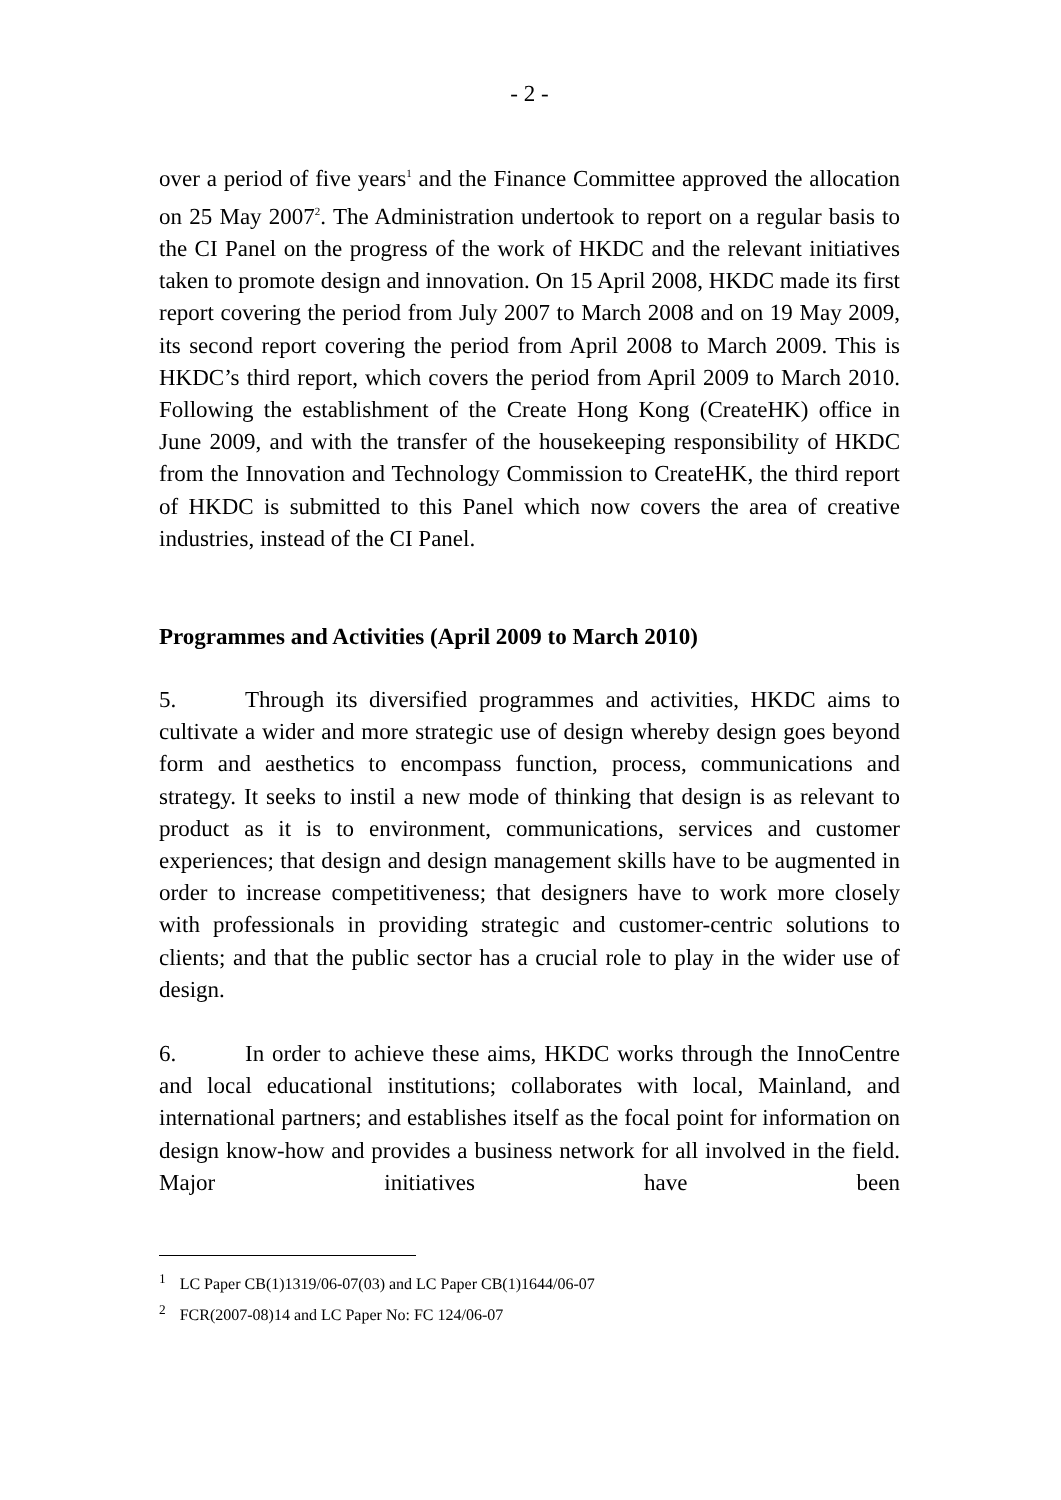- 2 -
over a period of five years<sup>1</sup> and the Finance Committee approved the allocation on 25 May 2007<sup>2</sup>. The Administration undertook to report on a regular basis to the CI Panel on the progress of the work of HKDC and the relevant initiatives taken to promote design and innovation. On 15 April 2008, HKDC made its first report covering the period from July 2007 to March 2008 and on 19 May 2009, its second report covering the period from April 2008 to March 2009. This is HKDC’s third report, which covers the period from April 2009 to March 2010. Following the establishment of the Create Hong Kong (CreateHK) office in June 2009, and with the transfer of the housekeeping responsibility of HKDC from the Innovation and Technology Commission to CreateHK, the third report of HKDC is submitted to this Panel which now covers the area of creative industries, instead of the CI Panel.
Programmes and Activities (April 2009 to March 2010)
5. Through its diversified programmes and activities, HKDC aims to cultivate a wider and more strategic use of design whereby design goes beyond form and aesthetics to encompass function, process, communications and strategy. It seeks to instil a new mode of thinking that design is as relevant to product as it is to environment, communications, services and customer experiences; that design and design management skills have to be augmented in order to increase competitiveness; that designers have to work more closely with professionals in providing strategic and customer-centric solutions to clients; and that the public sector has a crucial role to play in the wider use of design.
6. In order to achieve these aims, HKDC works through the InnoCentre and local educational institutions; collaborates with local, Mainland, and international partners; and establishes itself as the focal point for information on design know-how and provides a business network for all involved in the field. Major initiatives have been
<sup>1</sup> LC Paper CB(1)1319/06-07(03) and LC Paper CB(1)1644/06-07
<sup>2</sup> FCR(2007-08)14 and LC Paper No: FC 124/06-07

Exercise – All the lines above must be written out exactly, without a single picture.

Answer to this exercise –
- 2 -
over a period of five years<sup>1</sup> and the Finance Committee approved the allocation on 25 May 2007<sup>2</sup>. The Administration undertook to report on a regular basis to the CI Panel on the progress of the work of HKDC and the relevant initiatives taken to promote design and innovation. On 15 April 2008, HKDC made its first report covering the period from July 2007 to March 2008 and on 19 May 2009, its second report covering the period from April 2008 to March 2009. This is HKDC’s third report, which covers the period from April 2009 to March 2010. Following the establishment of the Create Hong Kong (CreateHK) office in June 2009, and with the transfer of the housekeeping responsibility of HKDC from the Innovation and Technology Commission to CreateHK, the third report of HKDC is submitted to this Panel which now covers the area of creative industries, instead of the CI Panel.
Programmes and Activities (April 2009 to March 2010)
5. Through its diversified programmes and activities, HKDC aims to cultivate a wider and more strategic use of design whereby design goes beyond form and aesthetics to encompass function, process, communications and strategy. It seeks to instil a new mode of thinking that design is as relevant to product as it is to environment, communications, services and customer experiences; that design and design management skills have to be augmented in order to increase competitiveness; that designers have to work more closely with professionals in providing strategic and customer-centric solutions to clients; and that the public sector has a crucial role to play in the wider use of design.
6. In order to achieve these aims, HKDC works through the InnoCentre and local educational institutions; collaborates with local, Mainland, and international partners; and establishes itself as the focal point for information on design know-how and provides a business network for all involved in the field. Major initiatives have been
<sup>1</sup> LC Paper CB(1)1319/06-07(03) and LC Paper CB(1)1644/06-07
<sup>2</sup> FCR(2007-08)14 and LC Paper No: FC 124/06-07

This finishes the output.